* **SUPPLIED MATERIAL**:
━━━━━━━━━━━━━━━━━━━━━━━━━━━━━━
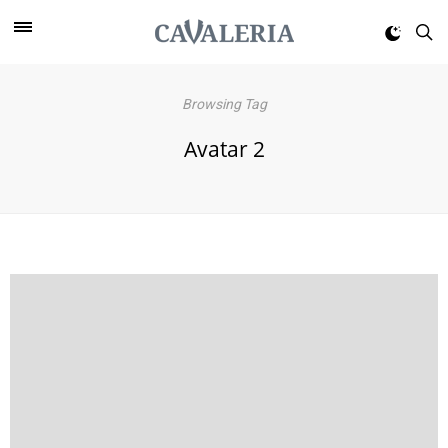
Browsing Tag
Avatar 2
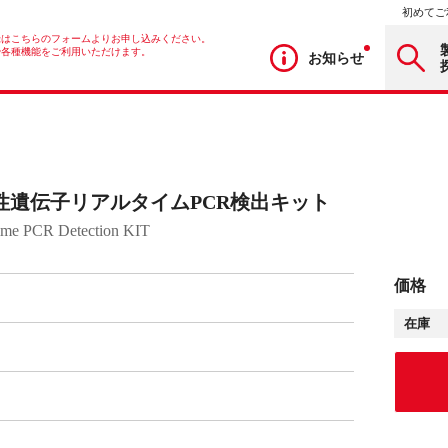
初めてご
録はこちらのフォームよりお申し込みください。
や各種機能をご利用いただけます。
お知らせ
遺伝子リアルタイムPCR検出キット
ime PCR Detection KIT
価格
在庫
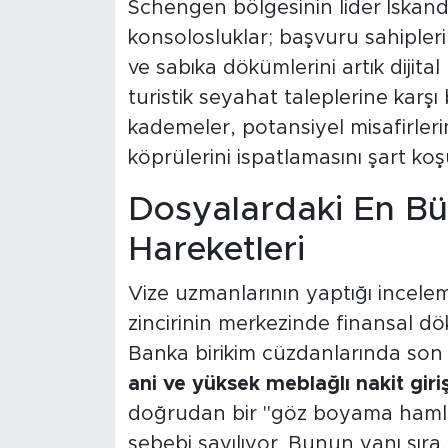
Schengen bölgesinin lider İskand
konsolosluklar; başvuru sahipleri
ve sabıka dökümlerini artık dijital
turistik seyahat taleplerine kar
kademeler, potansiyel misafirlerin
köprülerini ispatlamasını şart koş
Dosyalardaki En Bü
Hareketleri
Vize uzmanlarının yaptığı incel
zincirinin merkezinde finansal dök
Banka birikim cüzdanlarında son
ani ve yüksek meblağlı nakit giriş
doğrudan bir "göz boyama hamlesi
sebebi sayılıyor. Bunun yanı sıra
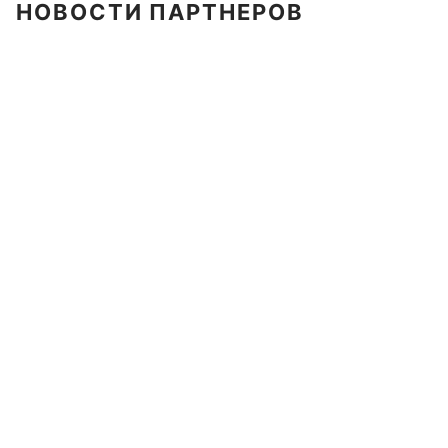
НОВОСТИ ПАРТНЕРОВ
━━━━━━━━━━━━━━━━━━━━━━━━━━━━━━
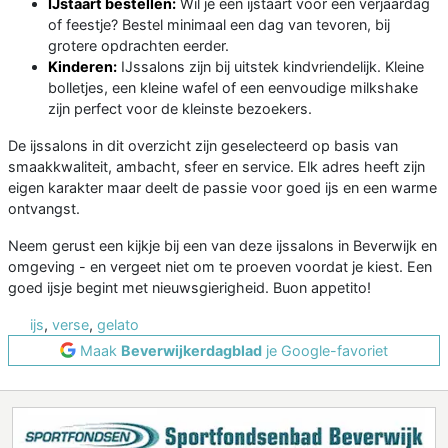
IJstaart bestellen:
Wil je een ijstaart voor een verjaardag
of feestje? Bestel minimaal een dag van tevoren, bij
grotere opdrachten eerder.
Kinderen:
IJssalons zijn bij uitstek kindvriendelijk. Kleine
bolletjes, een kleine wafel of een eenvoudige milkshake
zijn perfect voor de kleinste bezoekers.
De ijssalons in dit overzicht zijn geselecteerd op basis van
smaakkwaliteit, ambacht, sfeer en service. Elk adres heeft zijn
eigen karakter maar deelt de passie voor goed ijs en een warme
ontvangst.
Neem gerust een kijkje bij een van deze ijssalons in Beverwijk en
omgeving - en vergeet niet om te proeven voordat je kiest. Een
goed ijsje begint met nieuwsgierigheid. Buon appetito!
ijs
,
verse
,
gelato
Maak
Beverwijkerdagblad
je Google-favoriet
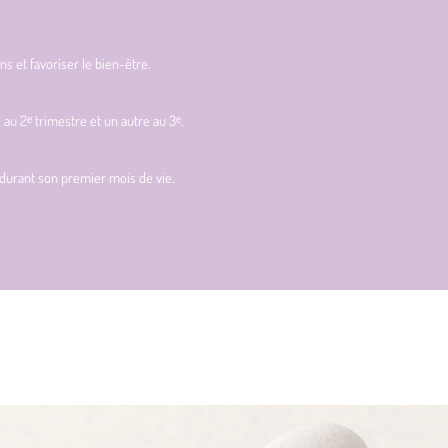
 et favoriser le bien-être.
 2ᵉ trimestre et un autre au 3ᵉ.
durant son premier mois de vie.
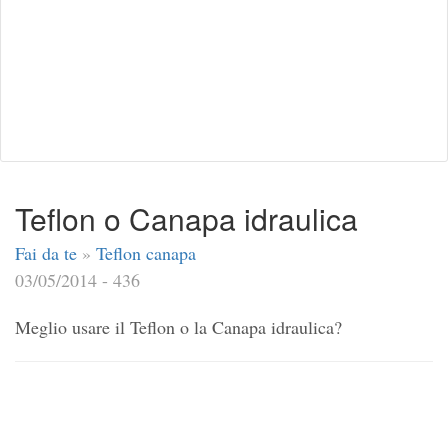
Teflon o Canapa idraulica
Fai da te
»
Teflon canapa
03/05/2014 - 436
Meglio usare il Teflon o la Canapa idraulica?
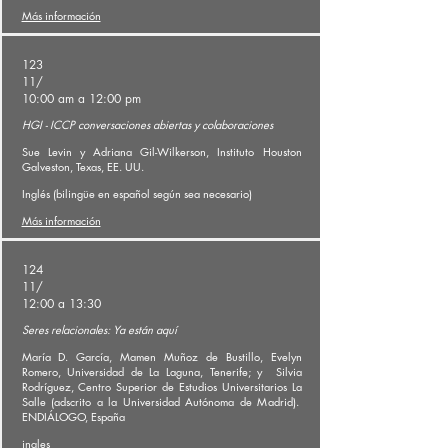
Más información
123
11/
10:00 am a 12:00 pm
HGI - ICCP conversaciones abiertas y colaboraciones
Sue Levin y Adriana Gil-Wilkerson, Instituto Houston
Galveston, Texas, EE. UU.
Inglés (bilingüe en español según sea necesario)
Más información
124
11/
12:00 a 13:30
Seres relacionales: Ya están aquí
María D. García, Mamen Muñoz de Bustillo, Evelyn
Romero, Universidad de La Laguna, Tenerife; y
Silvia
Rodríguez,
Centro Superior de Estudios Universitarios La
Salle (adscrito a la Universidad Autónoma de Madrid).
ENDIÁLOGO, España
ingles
━━━━━━━━━━━━━━━━━━━━━━━━━━━━━━
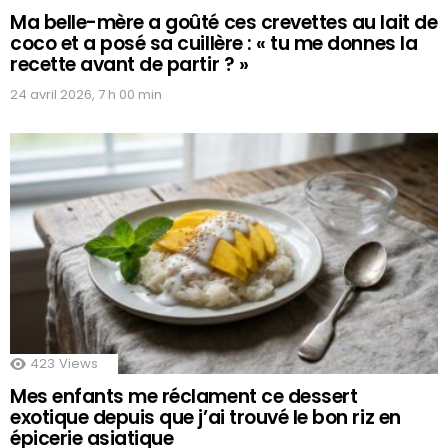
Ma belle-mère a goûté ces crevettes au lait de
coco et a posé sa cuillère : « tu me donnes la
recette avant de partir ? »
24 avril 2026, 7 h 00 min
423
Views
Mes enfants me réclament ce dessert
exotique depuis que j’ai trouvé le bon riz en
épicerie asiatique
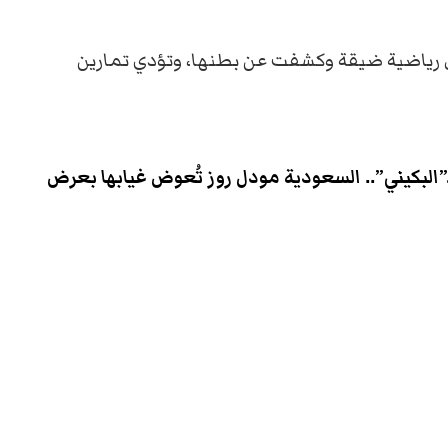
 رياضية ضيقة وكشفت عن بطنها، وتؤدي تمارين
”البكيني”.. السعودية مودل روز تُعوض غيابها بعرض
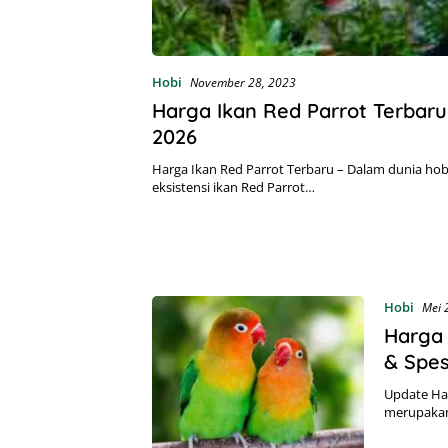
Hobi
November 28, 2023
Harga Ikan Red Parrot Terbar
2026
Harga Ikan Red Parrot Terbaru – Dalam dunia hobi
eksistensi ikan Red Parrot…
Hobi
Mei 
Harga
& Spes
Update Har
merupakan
━━━━━━━━━━━━━━━━━━━━━━━━━━━━━━
* **WHAT TO PRODUCE**:
Could you restate, word for word, the lines above from the one with "IJssalons zijn bij" to the one with "De ijssalons in", both included?

* **EXERCISE RESULT**:
IJssalons zijn bij uitstek kindvriendelijk. Kleine
bolletjes, een kleine wafel of een eenvoudige milkshake
zijn perfect voor de kleinste bezoekers.
De ijssalons in dit overzicht zijn geselecteerd op basis van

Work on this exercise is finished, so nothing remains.